Terrorismo de Estado

Creado:

Actualizado:

En:

Una de las manifestaciones más aberrantes de las dictaduras que azotaron al Cono Sur de América Latina, fueron las diversas formas de terrorismo de Estado en que incurrieron para combatir a sus opositores. Todavía subsisten desapariciones sin aclarar, propias de esos días oscuros, y son emblemáticos algunos secuestros y múltiples asesinatos. Diversas comisiones de la verdad se formaron a poco de retornar los países afectados a la vida constitucional. Todas produjeron informes que se volvieron una especie de clásicos respecto a lo que no se debe permitir que retorne a enlutar al continente. Sin embargo, en la nueva plaga del siglo XXI, las dictaduras de elección popular, el terrorismo de Estado regresó y, por desgracia, también actuó en el Ecuador, contando para su maléfico accionar con la complicidad de las autoridades de control y el silencio de la Asamblea Legislativa. Solo el quehacer responsable de los medios de comunicación colectiva permitió que el conglomerado nacional se mantenga informado respecto a situaciones violatorias de derechos humanos y de los irrespetados textos de una Constitución falsamente garantista, como la de Montecristi, dado que a su sombra se montó un gran aparataje para otorgarle impunidad a los seudorevolucionarios corruptos.

Así, resultarán paradigmáticos en la historia del totalitarismo nacional, casos como el secuestro de Balda, la prisión de Lara o el asesinato de Gabela, para solo citar tres de los que recientemente han sido motivo de distintas revelaciones y esclarecimientos.
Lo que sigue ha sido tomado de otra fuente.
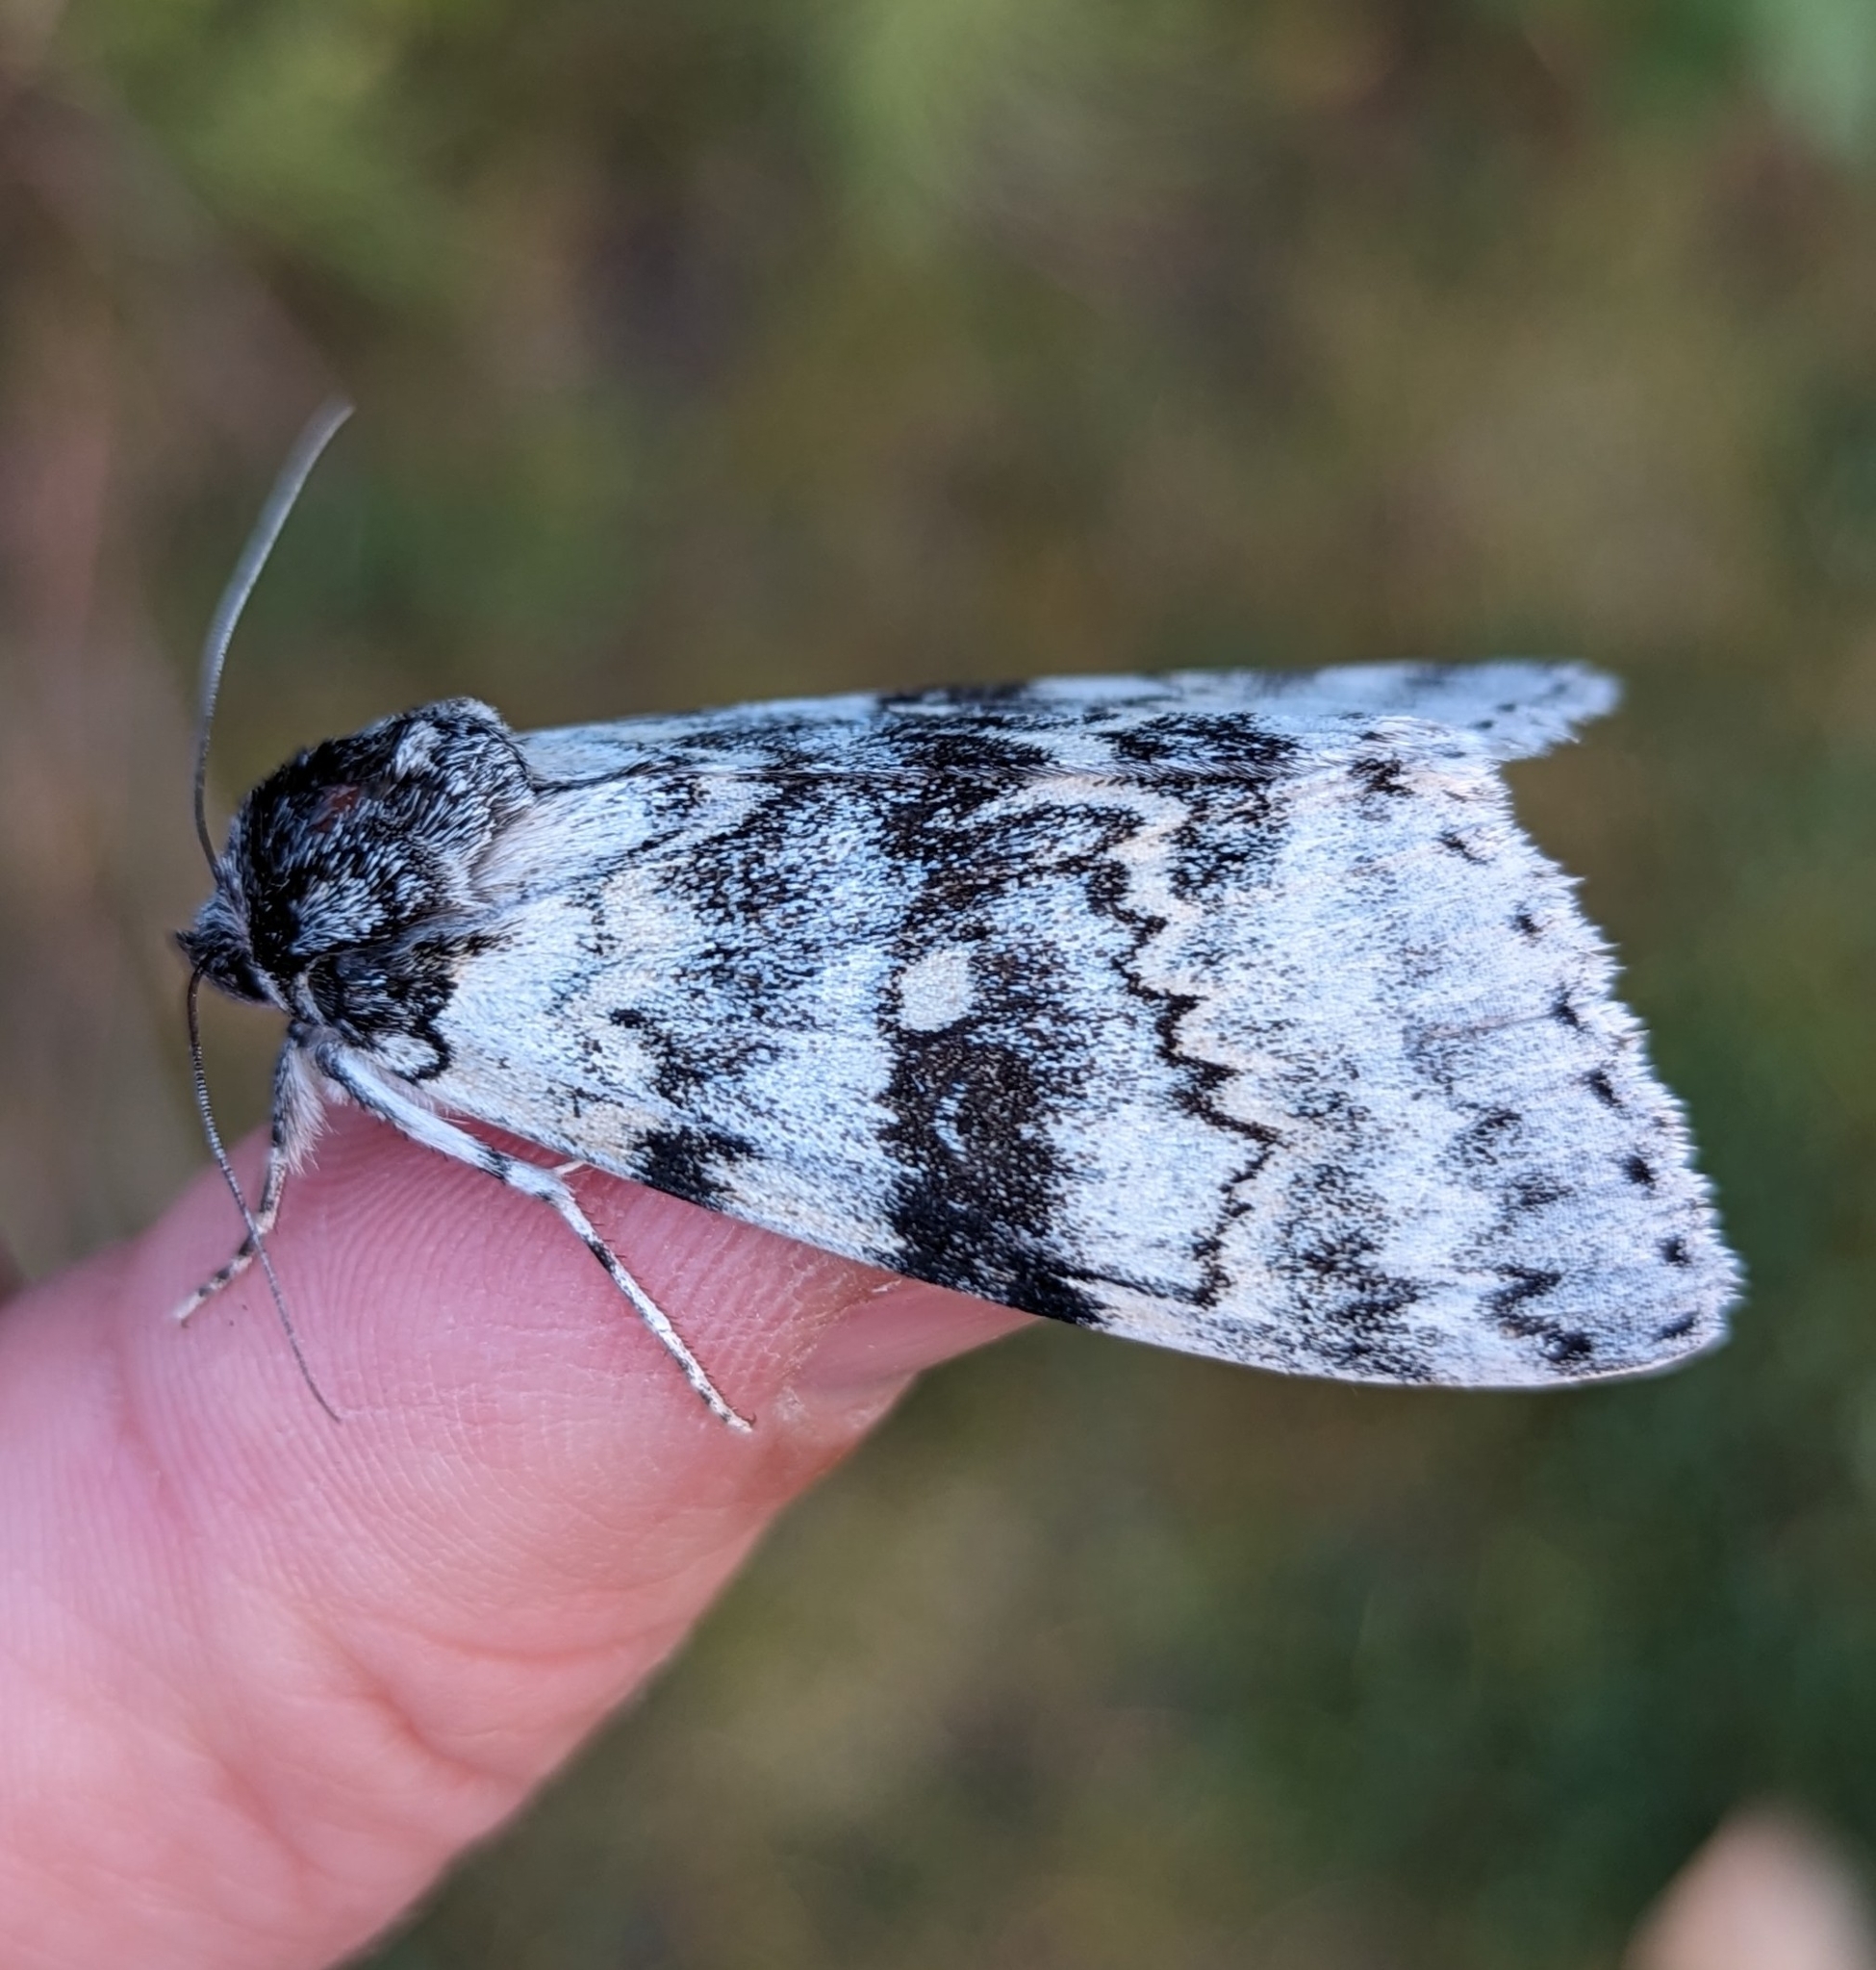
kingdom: Animalia
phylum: Arthropoda
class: Insecta
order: Lepidoptera
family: Erebidae
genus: Catocala
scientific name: Catocala relicta
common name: White underwing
El caso Gabela, sobre todo, si tienen razón quienes vinculan la muerte del general a las denuncias que se permitió realizar respecto de la adquisición de helicópteros Dhruv, es especialmente llamativo por el cúmulo de mentiras y manipulaciones que ha permitido observar a lo largo de ya ocho años, salvo lo actuado con valentía y amoroso tesón por la señora Patricia Ochoa viuda de Gabela.

Hasta los informes de los peritos contratados han sido mutilados o desaparecidos. Igual sucede con las actas de voluminosas comisiones destinadas a esclarecer “la verdad de los hechos”, cuando su propósito era ocultarla.

En guarda del honor de la República es obligación de todos exigir que la impunidad no se imponga de nuevo.